### [VORLIEGENDER TEXT]
2006 haben die Textilien sehr stark zugelegt. Auch Fruchtsäfte und Reis haben sich erfreulich entwickelt.


Welchen Einfluss auf den Absatz Ihrer Produkte hat der Preisdruck im Detailhandel durch den zunehmenden Wettbewerb?


Im Schweizer Detailhandel ist Max Havelaar zu einer fixen Grösse geworden. Wer was auf sich hält, arbeitet mit dem fairen Handel zusammen. Aber es stimmt, dass der Konkurrenzdruck gewisse Marktpartner gezwungen hat, Sortimentsanpassungen vorzunehmen, die sich insbesondere auf den Absatz bei den Bananen ausgewirkt haben.


«Unser Ziel ist, dass der Ausschank von Max Havelaar-zertifziertem Kaffee so selbstverständlich wird wie das Sammeln von Altpapier.» (Martin Rohner)


Wie begegnen Sie dieser Herausforderung?


Wir müssen die Konsumentinnen und Konsumenten dort abzuholen, wo sie einkaufen respektive konsumieren und wir müssen ihnen jene Qualität anbieten, die sie suchen. Wir arbeiten daher mit unseren Partnern, um neue Angebotsformen zu entwickeln, z.B: Kaffeekapseln, welche heute zunehmend nachgefragt werden. Ausbaupotenzial sehen wir neben den nach wie vor wichtigen Eigenmarken auch bei Markenprodukten und in der Personalgastronomie. Wenn wir jedes Jahr fünf Unternehmen in der Grösse einer UBS überzeugen könnten, ihren Mitarbeitenden nur noch Max Havelaar-zertifizierten Kaffee auszuschenken, würde sich der Absatz dieses Kaffees in fünf Jahren verdoppeln. Unser Ziel ist, dass der Ausschank von Max Havelaar-zertifziertem Kaffee so selbstverständlich wird wie das Sammeln von Altpapier.


Mit McDonald’s schenkt in der Schweiz ein Gastronomieriese Max Havelaar-zertifizierten Kaffee aus. Wie haben sich Max Havelaar-Produkte generell in der Schweizer Gastronomie etabliert?


Erst 25% des Max Havelaar-zertifizierten Kaffees wird in der Gastronomie verkauft. Gesamtschweizerisch wird jedoch jeder zweite Kaffee ausser Haus konsumiert. Dies zeigt das vorhandene Potenzial.


2006 belief sich der Umsatz mit Max Havelaar-zertifizierten Produkten auf 223,4 Mio. Franken, was einer Steigerung von 1,2 % gegenüber dem Vorjahr entspricht. Von welchen Zahlen gehen Sie für 2007 aus und welche Entwicklung sehen Sie für die kommenden Jahre?


Wir erwarten, dass sich unsere neuen Marktstrategien bereits in diesem Jahr in der Entwicklung des Umsatzes mit Max Havelaar-zertifizierten Produkten niederschlagen werden. Letzlich haben es die Konsumentinnen und Konsumenten in der Hand, ob der faire Handel weiter wächst.

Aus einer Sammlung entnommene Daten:
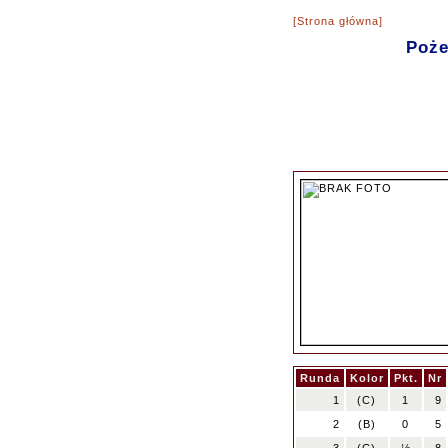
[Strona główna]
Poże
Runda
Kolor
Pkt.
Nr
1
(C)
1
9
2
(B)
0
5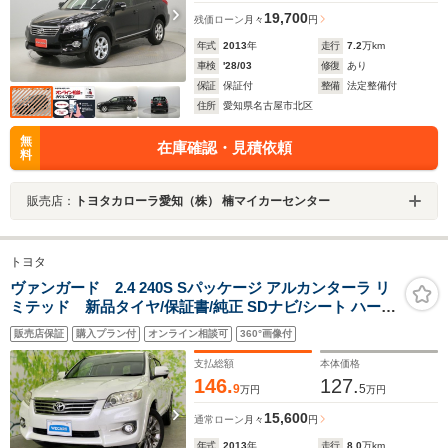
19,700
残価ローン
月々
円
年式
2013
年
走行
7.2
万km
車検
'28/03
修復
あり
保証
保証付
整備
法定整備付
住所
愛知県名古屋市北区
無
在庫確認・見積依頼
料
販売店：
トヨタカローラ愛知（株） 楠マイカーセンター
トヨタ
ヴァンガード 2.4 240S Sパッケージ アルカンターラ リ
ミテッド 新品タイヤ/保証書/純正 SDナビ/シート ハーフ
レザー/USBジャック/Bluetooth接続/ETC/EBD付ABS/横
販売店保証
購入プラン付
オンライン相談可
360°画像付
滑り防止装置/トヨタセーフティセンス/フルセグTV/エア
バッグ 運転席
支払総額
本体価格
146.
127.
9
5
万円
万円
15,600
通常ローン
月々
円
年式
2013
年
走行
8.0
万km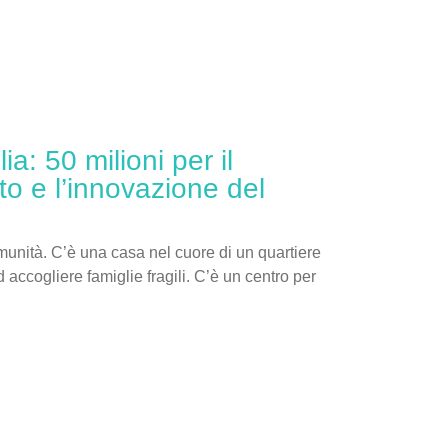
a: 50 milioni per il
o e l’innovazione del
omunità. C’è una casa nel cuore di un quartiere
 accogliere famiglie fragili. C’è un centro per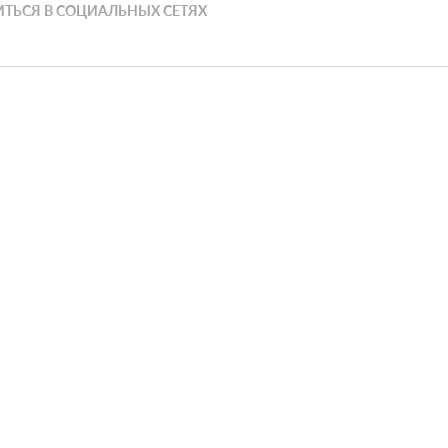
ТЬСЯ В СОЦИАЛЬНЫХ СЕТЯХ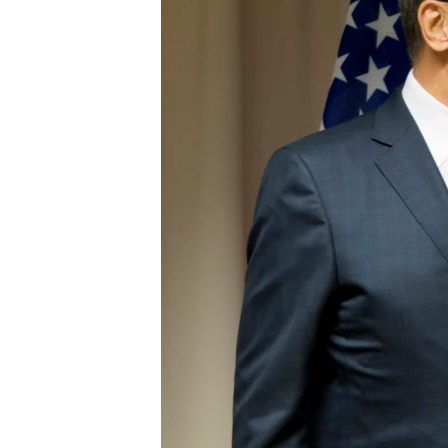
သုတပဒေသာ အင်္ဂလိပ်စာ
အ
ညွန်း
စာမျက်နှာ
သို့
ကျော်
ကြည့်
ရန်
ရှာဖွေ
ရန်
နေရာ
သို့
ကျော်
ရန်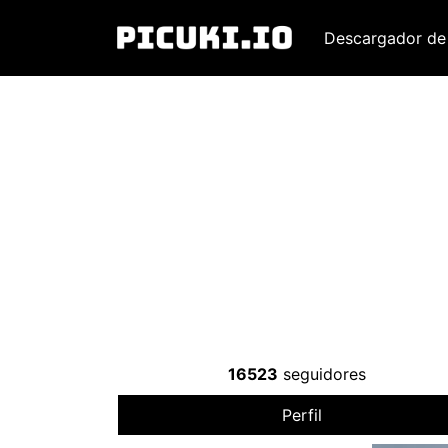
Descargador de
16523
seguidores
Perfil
---
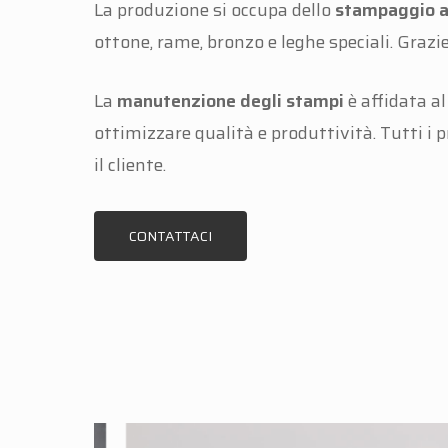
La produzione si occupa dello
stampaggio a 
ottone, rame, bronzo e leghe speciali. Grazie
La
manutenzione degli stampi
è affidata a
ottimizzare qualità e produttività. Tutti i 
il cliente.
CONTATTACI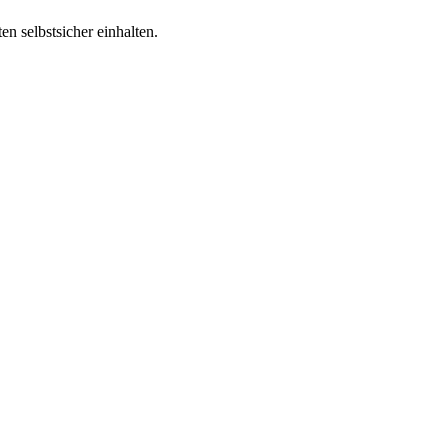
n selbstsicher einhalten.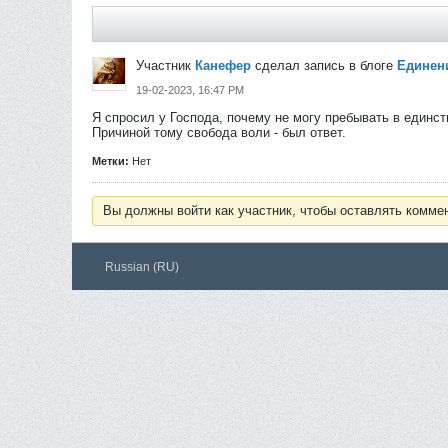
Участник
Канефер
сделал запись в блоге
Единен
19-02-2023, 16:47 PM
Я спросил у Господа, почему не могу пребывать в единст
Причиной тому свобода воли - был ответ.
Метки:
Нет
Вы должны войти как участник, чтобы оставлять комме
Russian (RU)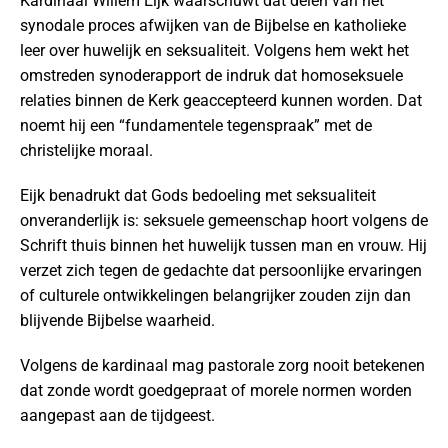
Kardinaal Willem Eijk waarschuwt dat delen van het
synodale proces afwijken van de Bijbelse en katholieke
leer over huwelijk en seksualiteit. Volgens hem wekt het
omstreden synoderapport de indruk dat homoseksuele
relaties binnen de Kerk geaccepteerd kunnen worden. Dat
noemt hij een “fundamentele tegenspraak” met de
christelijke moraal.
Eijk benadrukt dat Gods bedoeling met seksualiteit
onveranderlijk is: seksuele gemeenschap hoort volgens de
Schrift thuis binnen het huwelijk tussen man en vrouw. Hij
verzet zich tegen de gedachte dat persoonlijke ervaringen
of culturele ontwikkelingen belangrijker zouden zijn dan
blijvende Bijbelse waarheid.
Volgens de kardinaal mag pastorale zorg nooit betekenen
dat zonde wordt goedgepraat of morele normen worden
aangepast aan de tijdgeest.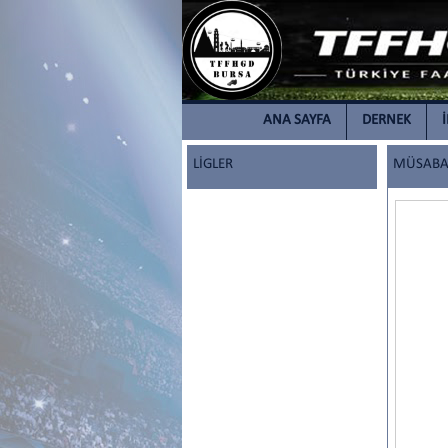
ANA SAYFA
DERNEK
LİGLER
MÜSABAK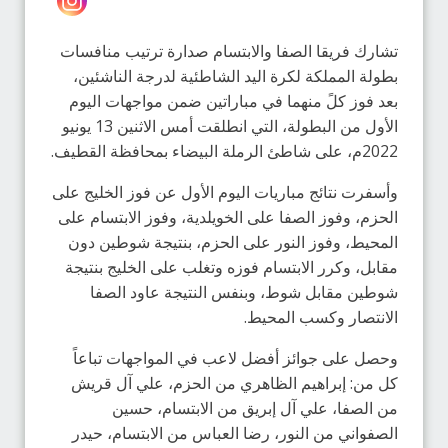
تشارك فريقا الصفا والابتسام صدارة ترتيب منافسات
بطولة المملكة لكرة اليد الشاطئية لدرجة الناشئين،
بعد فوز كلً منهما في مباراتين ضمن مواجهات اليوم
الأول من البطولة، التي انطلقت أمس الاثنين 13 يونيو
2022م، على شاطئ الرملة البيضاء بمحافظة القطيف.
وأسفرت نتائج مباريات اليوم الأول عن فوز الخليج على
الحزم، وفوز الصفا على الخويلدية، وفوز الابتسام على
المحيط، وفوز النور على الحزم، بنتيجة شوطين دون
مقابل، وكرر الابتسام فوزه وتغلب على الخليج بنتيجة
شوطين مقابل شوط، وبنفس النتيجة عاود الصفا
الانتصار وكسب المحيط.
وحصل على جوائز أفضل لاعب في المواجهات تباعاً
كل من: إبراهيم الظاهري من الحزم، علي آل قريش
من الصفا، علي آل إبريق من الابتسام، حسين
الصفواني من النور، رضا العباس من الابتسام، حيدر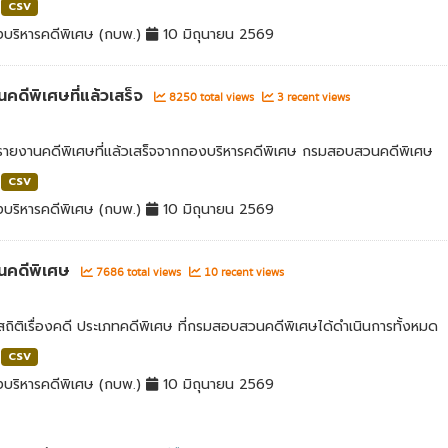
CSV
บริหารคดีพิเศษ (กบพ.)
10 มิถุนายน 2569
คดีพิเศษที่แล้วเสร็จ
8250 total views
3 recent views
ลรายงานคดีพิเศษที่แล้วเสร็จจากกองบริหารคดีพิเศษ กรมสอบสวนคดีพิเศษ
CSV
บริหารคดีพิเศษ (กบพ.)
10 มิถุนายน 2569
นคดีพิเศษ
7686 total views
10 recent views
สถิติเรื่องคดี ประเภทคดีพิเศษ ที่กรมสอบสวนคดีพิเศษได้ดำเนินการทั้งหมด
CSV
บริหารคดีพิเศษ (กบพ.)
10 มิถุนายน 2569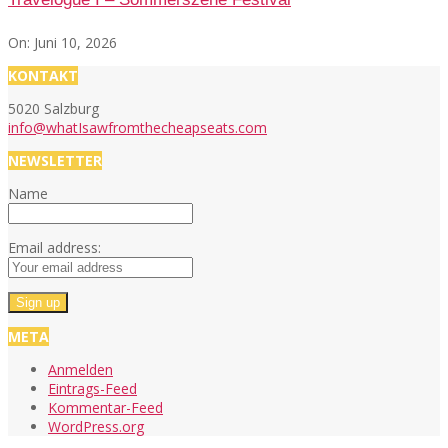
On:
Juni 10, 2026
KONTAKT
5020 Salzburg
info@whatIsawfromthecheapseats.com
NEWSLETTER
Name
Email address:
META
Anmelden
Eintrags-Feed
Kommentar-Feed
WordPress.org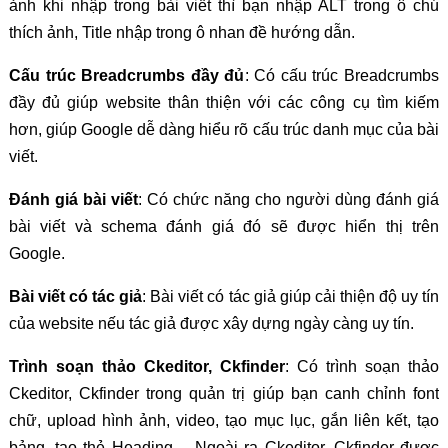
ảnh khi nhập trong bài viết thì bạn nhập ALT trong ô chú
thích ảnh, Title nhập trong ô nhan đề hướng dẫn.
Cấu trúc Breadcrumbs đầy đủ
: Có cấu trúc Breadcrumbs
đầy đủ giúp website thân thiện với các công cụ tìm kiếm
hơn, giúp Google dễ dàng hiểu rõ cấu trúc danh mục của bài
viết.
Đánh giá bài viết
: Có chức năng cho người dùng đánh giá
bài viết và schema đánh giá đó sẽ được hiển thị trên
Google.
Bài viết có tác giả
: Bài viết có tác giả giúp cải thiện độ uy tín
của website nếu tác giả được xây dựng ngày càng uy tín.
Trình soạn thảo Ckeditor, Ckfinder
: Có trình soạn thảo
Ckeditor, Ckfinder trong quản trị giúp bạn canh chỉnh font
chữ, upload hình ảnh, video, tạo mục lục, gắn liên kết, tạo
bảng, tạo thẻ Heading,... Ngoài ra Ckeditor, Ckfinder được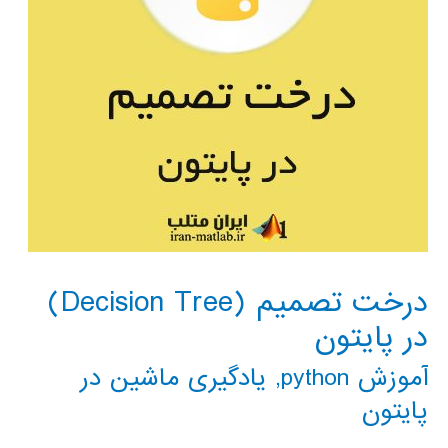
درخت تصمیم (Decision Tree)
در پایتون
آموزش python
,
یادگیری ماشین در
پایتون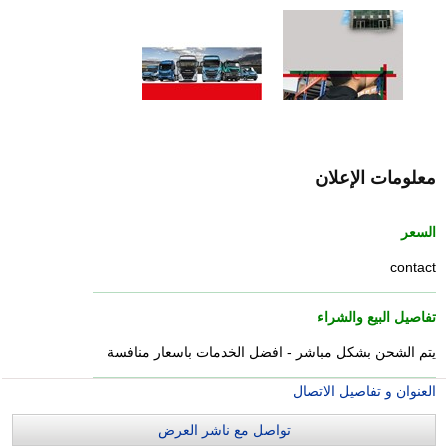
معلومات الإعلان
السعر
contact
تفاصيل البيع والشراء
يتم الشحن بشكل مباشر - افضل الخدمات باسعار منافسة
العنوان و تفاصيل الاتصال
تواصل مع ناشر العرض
...
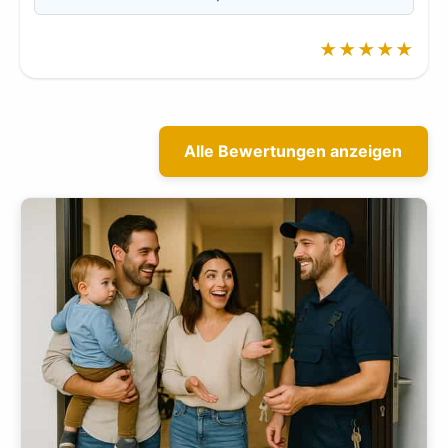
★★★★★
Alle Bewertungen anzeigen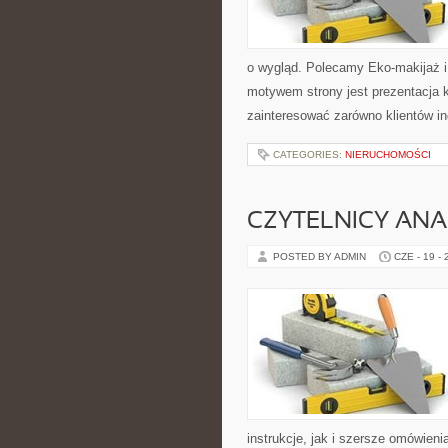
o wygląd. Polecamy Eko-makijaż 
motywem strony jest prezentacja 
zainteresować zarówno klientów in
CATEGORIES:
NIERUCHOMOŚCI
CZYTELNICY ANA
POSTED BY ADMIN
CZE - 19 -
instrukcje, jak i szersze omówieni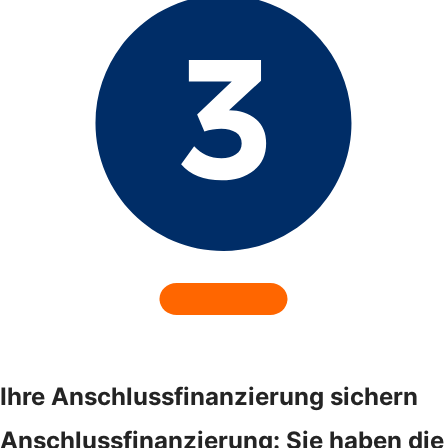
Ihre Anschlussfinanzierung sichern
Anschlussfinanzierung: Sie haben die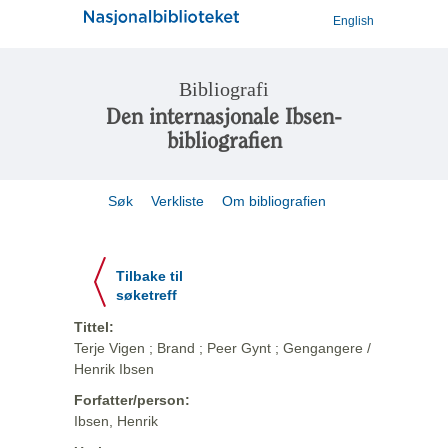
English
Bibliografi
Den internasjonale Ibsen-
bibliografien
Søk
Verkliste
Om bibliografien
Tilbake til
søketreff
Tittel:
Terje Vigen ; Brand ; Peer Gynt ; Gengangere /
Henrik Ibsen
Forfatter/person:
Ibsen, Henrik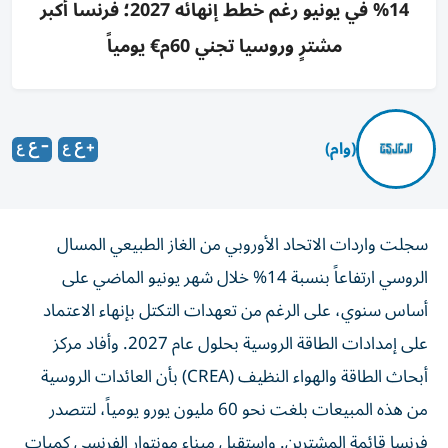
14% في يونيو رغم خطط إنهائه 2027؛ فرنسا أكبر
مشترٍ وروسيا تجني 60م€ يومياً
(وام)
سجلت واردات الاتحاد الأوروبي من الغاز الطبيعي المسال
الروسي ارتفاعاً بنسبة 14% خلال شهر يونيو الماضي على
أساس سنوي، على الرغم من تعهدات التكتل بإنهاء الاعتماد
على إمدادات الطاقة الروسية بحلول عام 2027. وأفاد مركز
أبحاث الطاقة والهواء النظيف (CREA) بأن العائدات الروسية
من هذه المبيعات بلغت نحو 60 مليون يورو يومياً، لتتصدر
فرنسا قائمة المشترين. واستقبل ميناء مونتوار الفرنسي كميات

### [AUFGABE]
Kopieren Sie aus dem Text über Max Havelaar eine Passage wortgetreu. Beginnen Sie bei den Worten „Erst 25% des“ und hören Sie nach „das vorhandene Potenzial.“ auf.

### [ERGEBNIS]
Erst 25% des Max Havelaar-zertifizierten Kaffees wird in der Gastronomie verkauft. Gesamtschweizerisch wird jedoch jeder zweite Kaffee ausser Haus konsumiert. Dies zeigt das vorhandene Potenzial.